Of most interest to me in the report is the search for why crime-recording is going wrong. The Inspectorate reviewed 1,159 decisions where they thought a crime should have been recorded from an incident record. They focused on those crimes reported by victims and first logged as incidents rather than crimes.
The graphic below shows their conclusions:
The inspectorate found three main reasons for not recording a crime:
- Inadequate supervision: that is no good reason is given for not recording. In these cases the police effectively decide that a crime did not occur. This accounts for almost a quarter of under-recorded crime. These errors are skewed toward burglary and criminal damage offences.
- Insufficient knowledge: Failures in the understanding of staff of specific aspects of the Home Office Counting Rules; these account for 21 percent of errors.
- Disengagement by the police or the victim: This accounts for over a quarter of the under-recorded crime. Seven percent of failures to record were due to the police disbelieving the victim when they should have recorded a crime. Victims are more likely to be disbelieved in relation to sexual offences, robberies and burglaries.
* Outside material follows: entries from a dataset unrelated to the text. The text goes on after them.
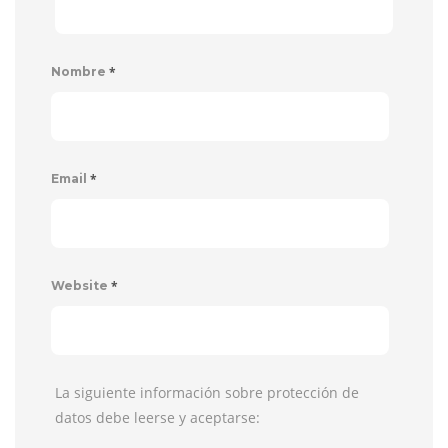
*
Nombre
*
Email
*
Website
La siguiente información sobre protección de
datos debe leerse y aceptarse:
The one bright spot in the report is the finding that when police leaders realise how poor crime-recording is in their force, rapid improvements can be made which the Inspectorate says has already happened in Kent and Merseyside.
This is a report where Her Majesty’s Inspectorate of Constabulary has proven its worth by its willingness to acknowledge the scale of the problem and make clear conclusions in the strongest possible language:
“It is not the force which pays the highest price of crime-recording failures, but those victims and the wider community to whom justice may be denied. This can be especially true for the vulnerable, and those who suffer more serious crimes. Failure properly to record crime today may not only fail today’s victims; it places others at risk of becoming victims tomorrow.”
The Inspectorate makes three straightforward recommendations for the Home Office to revise their guidance in order to ensure crimes are recorded. These recommendations focus on:
- Clarifying the circumstances in which a crime must be recorded when reported by a person other than the victim.
- Ensuring independent supervision and audit of decisions for no-crime decisions.
- Ensuring that victims are always informed promptly of a no-crime decision.